- [ASSIGNMENT]
Although the records include pictures, the copy should not; write out exactly the lines from the first through the line with "Demandez un devis gratuit".

===== RECORDS PROVIDED =====

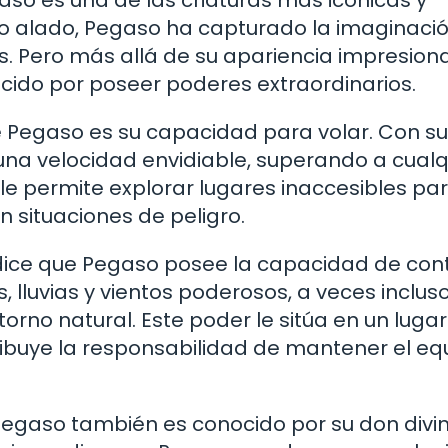
aso es una de las criaturas más icónicas y
lo alado, Pegaso ha capturado la imaginaci
s. Pero más allá de su apariencia impresion
ido por poseer poderes extraordinarios.
Pegaso es su capacidad para volar. Con su
una velocidad envidiable, superando a cualq
o le permite explorar lugares inaccesibles par
n situaciones de peligro.
dice que Pegaso posee la capacidad de cont
, lluvias y vientos poderosos, a veces inclus
rno natural. Este poder le sitúa en un luga
tribuye la responsabilidad de mantener el equ
Pegaso también es conocido por su don divi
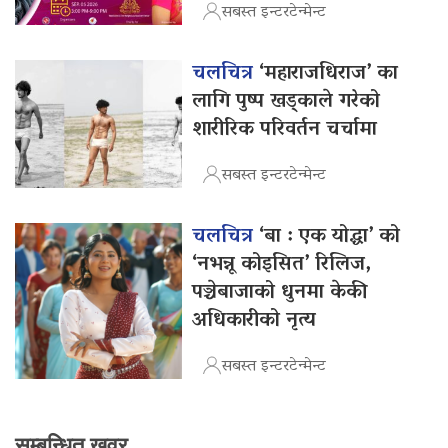
सबस्त इन्टरटेन्मेन्ट
चलचित्र
‘महाराजधिराज’ का
लागि पुष्प खड्काले गरेको
शारीरिक परिवर्तन चर्चामा
सबस्त इन्टरटेन्मेन्ट
चलचित्र
‘बा : एक योद्धा’ को
‘नभन्नू कोइसित’ रिलिज,
पञ्चेबाजाको धुनमा केकी
अधिकारीको नृत्य
सबस्त इन्टरटेन्मेन्ट
सम्बन्धित खवर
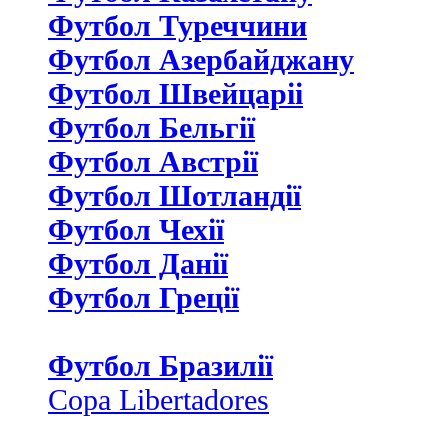
Футбол Туреччини
Футбол Азербайджану
Футбол Швейцаріі
Футбол Бельгії
Футбол Австрії
Футбол Шотландії
Футбол Чехії
Футбол Данії
Футбол Греції
Футбол Бразилії
Copa Libertadores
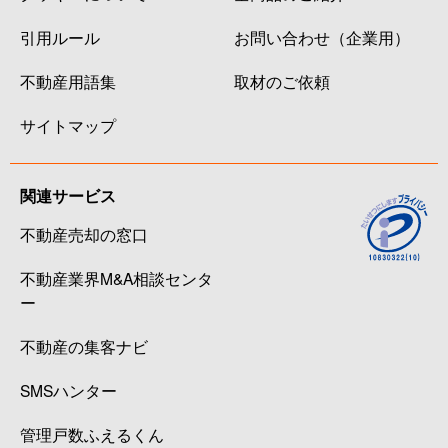
引用ルール
お問い合わせ（企業用）
不動産用語集
取材のご依頼
サイトマップ
関連サービス
不動産売却の窓口
不動産業界M&A相談センタ
ー
不動産の集客ナビ
SMSハンター
管理戸数ふえるくん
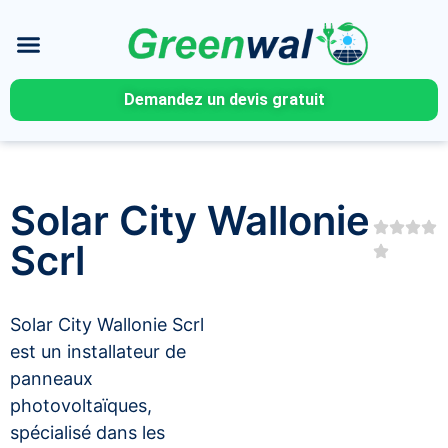
Demandez un devis gratuit
Solar City Wallonie
Scrl
Solar City Wallonie Scrl
est un installateur de
panneaux
photovoltaïques,
spécialisé dans les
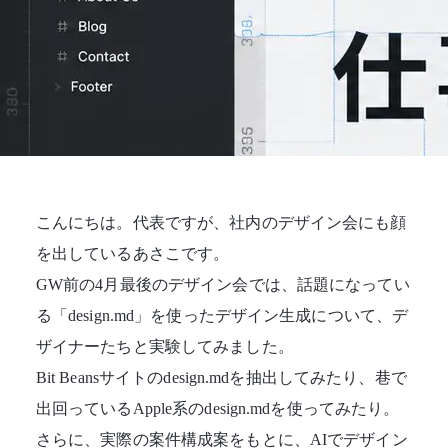
こんにちは。代表ですが、社内のデザイン会にも顔
を出しているあさこです。
GW前の4月最後のデザイン会では、話題になってい
る「design.md」を使ったデザイン生成について、デ
ザイナーたちと実験してみました。
Bit Beansサイトのdesign.mdを抽出してみたり、巷で
出回っているApple系のdesign.mdを使ってみたり。
さらに、実際の案件構成案をもとに、AIでデザイン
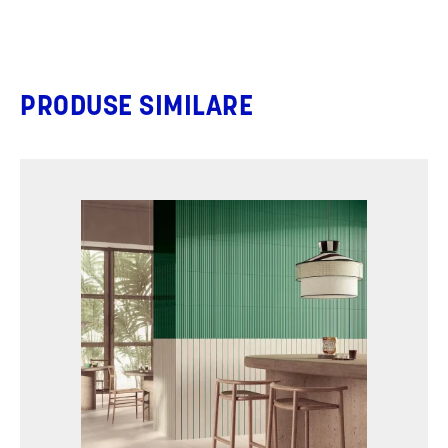
PRODUSE SIMILARE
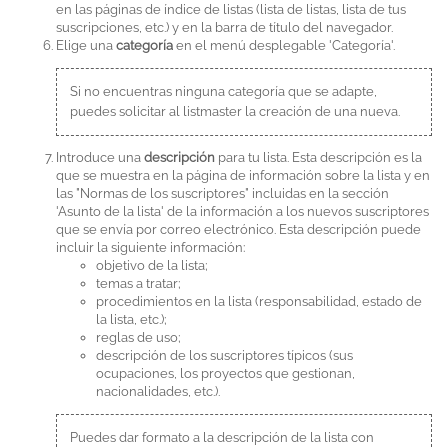
en las páginas de índice de listas (lista de listas, lista de tus
suscripciones, etc.) y en la barra de título del navegador.
Elige una
categoría
en el menú desplegable 'Categoría'.
Si no encuentras ninguna categoría que se adapte,
puedes solicitar al listmaster la creación de una nueva.
Introduce una
descripción
para tu lista. Esta descripción es la
que se muestra en la página de información sobre la lista y en
las "Normas de los suscriptores" incluidas en la sección
'Asunto de la lista' de la información a los nuevos suscriptores
que se envía por correo electrónico. Esta descripción puede
incluir la siguiente información:
objetivo de la lista;
temas a tratar;
procedimientos en la lista (responsabilidad, estado de
la lista, etc.);
reglas de uso;
descripción de los suscriptores típicos (sus
ocupaciones, los proyectos que gestionan,
nacionalidades, etc.).
Puedes dar formato a la descripción de la lista con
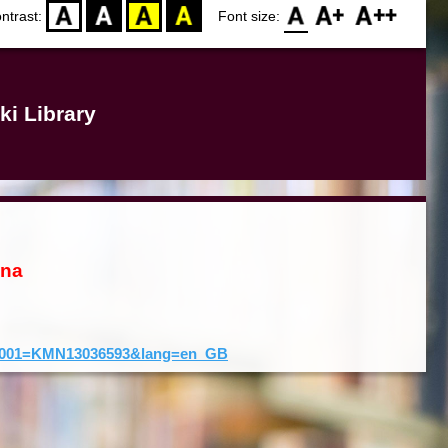
D
BW
YB
BY
F0
F1
F2
ntrast:
Font size:
ki Library
ona
rd&001=KMN13036593&lang=en_GB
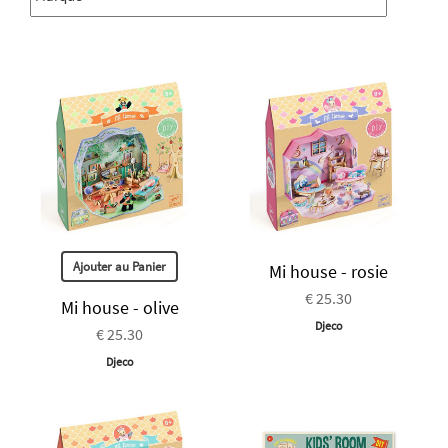
Ajouter au Panier
Mi house - rosie
€ 25.30
Mi house - olive
Djeco
€ 25.30
Djeco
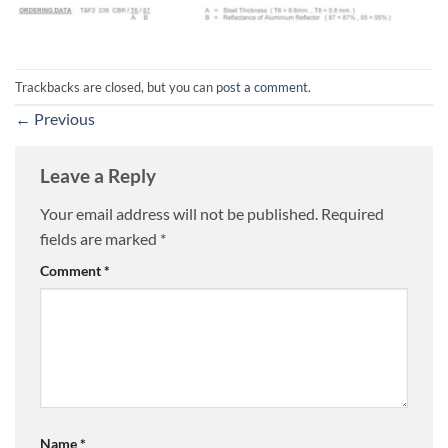
Trackbacks are closed, but you can
post a comment
.
←
Previous
Leave a Reply
Your email address will not be published.
Required
fields are marked
*
Comment
*
Name
*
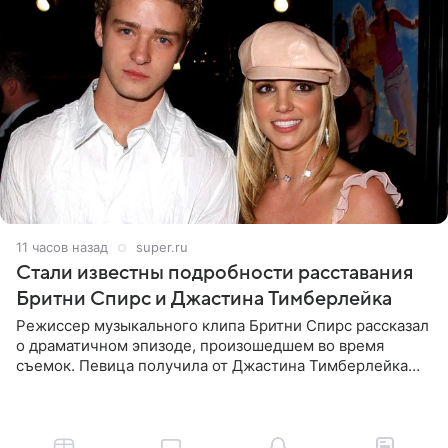
11 часов назад
super.ru
Стали известны подробности расставания
Бритни Спирс и Джастина Тимберлейка
Режиссер музыкального клипа Бритни Спирс рассказал
о драматичном эпизоде, произошедшем во время
съемок. Певица получила от Джастина Тимберлейка
сообщение о расставании прямо на площадке. По
словам постановщика,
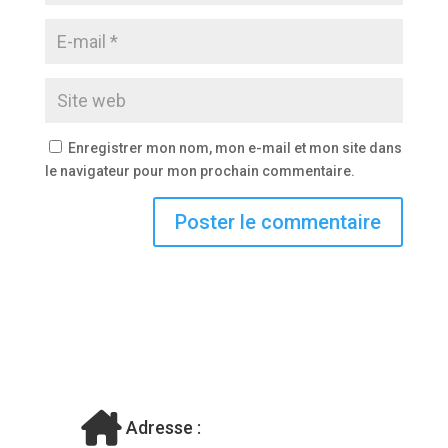
Enregistrer mon nom, mon e-mail et mon site dans
le navigateur pour mon prochain commentaire.
Adresse :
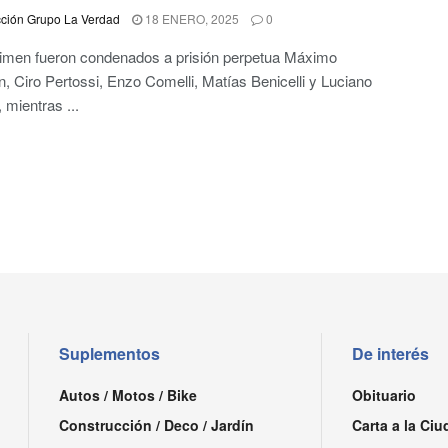
ción Grupo La Verdad
18 ENERO, 2025
0
rimen fueron condenados a prisión perpetua Máximo
 Ciro Pertossi, Enzo Comelli, Matías Benicelli y Luciano
 mientras ...
Suplementos
De interés
Autos / Motos / Bike
Obituario
Construcción / Deco / Jardín
Carta a la Ciu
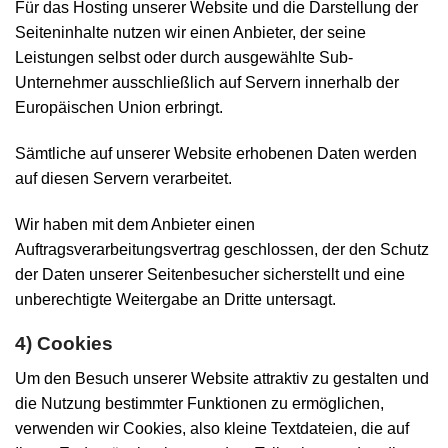
Für das Hosting unserer Website und die Darstellung der
Seiteninhalte nutzen wir einen Anbieter, der seine
Leistungen selbst oder durch ausgewählte Sub-
Unternehmer ausschließlich auf Servern innerhalb der
Europäischen Union erbringt.
Sämtliche auf unserer Website erhobenen Daten werden
auf diesen Servern verarbeitet.
Wir haben mit dem Anbieter einen
Auftragsverarbeitungsvertrag geschlossen, der den Schutz
der Daten unserer Seitenbesucher sicherstellt und eine
unberechtigte Weitergabe an Dritte untersagt.
4) Cookies
Um den Besuch unserer Website attraktiv zu gestalten und
die Nutzung bestimmter Funktionen zu ermöglichen,
verwenden wir Cookies, also kleine Textdateien, die auf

=====

- [RESPONSE]
aso es una de las criaturas más icónicas y
lo alado, Pegaso ha capturado la imaginaci
s. Pero más allá de su apariencia impresion
ido por poseer poderes extraordinarios.
Pegaso es su capacidad para volar. Con su
una velocidad envidiable, superando a cualq
o le permite explorar lugares inaccesibles par
n situaciones de peligro.
dice que Pegaso posee la capacidad de cont
, lluvias y vientos poderosos, a veces inclus
rno natural. Este poder le sitúa en un luga
tribuye la responsabilidad de mantener el equ
Pegaso también es conocido por su don divi
सबस्त इन्टरटेन्मेन्ट
चलचित्र
‘महाराजधिराज’ का
लागि पुष्प खड्काले गरेको
शारीरिक परिवर्तन चर्चामा
सबस्त इन्टरटेन्मेन्ट
चलचित्र
‘बा : एक योद्धा’ को
‘नभन्नू कोइसित’ रिलिज,
पञ्चेबाजाको धुनमा केकी
अधिकारीको नृत्य
सबस्त इन्टरटेन्मेन्ट
सम्बन्धित खवर
Футбол Туреччини
Футбол Азербайджану
Футбол Швейцаріі
Футбол Бельгії
Футбол Австрії
Футбол Шотландії
Футбол Чехії
Футбол Данії
Футбол Греції
Футбол Бразилії
Copa Libertadores
引用ルール
お問い合わせ（企業用）
不動産用語集
取材のご依頼
サイトマップ
関連サービス
不動産売却の窓口
不動産業界M&A相談センタ
ー
不動産の集客ナビ
SMSハンター
管理戸数ふえるくん
Demandez un devis gratuit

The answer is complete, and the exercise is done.